Finished: Nov. 19, 2010
First Published: Aug. 10, 2010
Publisher: Tundra Books
Genre: YA, realistic fiction
When my mom finally walks in the door at nine-fifteen, she acts like nothing's wrong at all.
Acquired: Received a review copy from the Tundra Books.
Reason for Reading: I was intrigued by the Catholic nature of the main character and whether it truly would be a positive portrayal. Not something often found in YA literature.
An astounding novel of an authentic Catholic family dealing with real life issues. Lucy's mom was 14 when she became pregnant with her and now she is 28 and feeling that she needs "a life". As she takes evening classes and such she meets a new worldly friend and it isn't much longer until she separates from her husband and plans a new life for herself for the next four years while she goes back to school. Lucy is 13 and has a solid Catholic upbringing having been raised by her Grandma, and her father is seen as practicing the faith as well. But Lucy is shocked by her mother's new behaviour which seems to contradict so many Church teachings. She learns so much during this time of struggle as her parents sell their house and move into new homes.
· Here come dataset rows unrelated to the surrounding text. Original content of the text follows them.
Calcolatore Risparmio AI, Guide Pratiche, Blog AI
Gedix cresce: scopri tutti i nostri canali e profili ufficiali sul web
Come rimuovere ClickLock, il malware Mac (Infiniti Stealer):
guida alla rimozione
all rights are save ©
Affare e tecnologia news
I loved this book! Plot-wise, we have a fairly typical story of a young girl trying to deal with her parents separation and all the upheaval and turmoil this causes her personally as she moves with her mom into a trailer park and has to attend a new school, a public school, where she becomes the object of the class bully. But through it all (apart from the separation) the family remains true to their faith and this is what impressed me most about the story and made it so enjoyable along with the humorous touches. The book is not preachy in anyway it simply shows how one faith lives. While the two adults separate and it does seem to be for the long haul divorce is never mentioned this early, we see inside the confessional and what it's really like in there (especially for a young teen), we see Lucy questions her faith as she takes Church teachings to extremes and then seeks guidance and we see her going to mass regularly with both her mom and dad.
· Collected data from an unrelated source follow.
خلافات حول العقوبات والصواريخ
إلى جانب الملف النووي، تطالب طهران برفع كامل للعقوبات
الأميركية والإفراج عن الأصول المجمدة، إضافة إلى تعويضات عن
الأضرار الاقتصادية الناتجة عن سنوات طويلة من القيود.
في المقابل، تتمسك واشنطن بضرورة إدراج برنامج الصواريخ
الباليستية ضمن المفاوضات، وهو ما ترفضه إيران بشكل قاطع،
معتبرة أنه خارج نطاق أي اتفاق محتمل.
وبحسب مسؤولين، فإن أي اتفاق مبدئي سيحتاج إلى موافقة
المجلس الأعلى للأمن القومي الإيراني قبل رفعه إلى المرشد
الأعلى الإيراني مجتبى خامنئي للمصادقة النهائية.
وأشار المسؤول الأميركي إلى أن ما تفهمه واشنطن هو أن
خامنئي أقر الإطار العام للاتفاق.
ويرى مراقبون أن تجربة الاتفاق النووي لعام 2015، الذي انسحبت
A wonderful, refreshing, humorous story that deals with tough issues from a positive Catholic perspective without being religious fiction. There have been many books written about teens dealing with similar issues from Muslim, Jewish, Asian, etc. perspectives and now, finally, the Catholic perspective can also be found. I do highly recommend this for Catholic school libraries and mainstream teens as well, if they can read about a religion not their own while still respecting the persons who believe as they do. I know just the girl I'll be passing this book on to!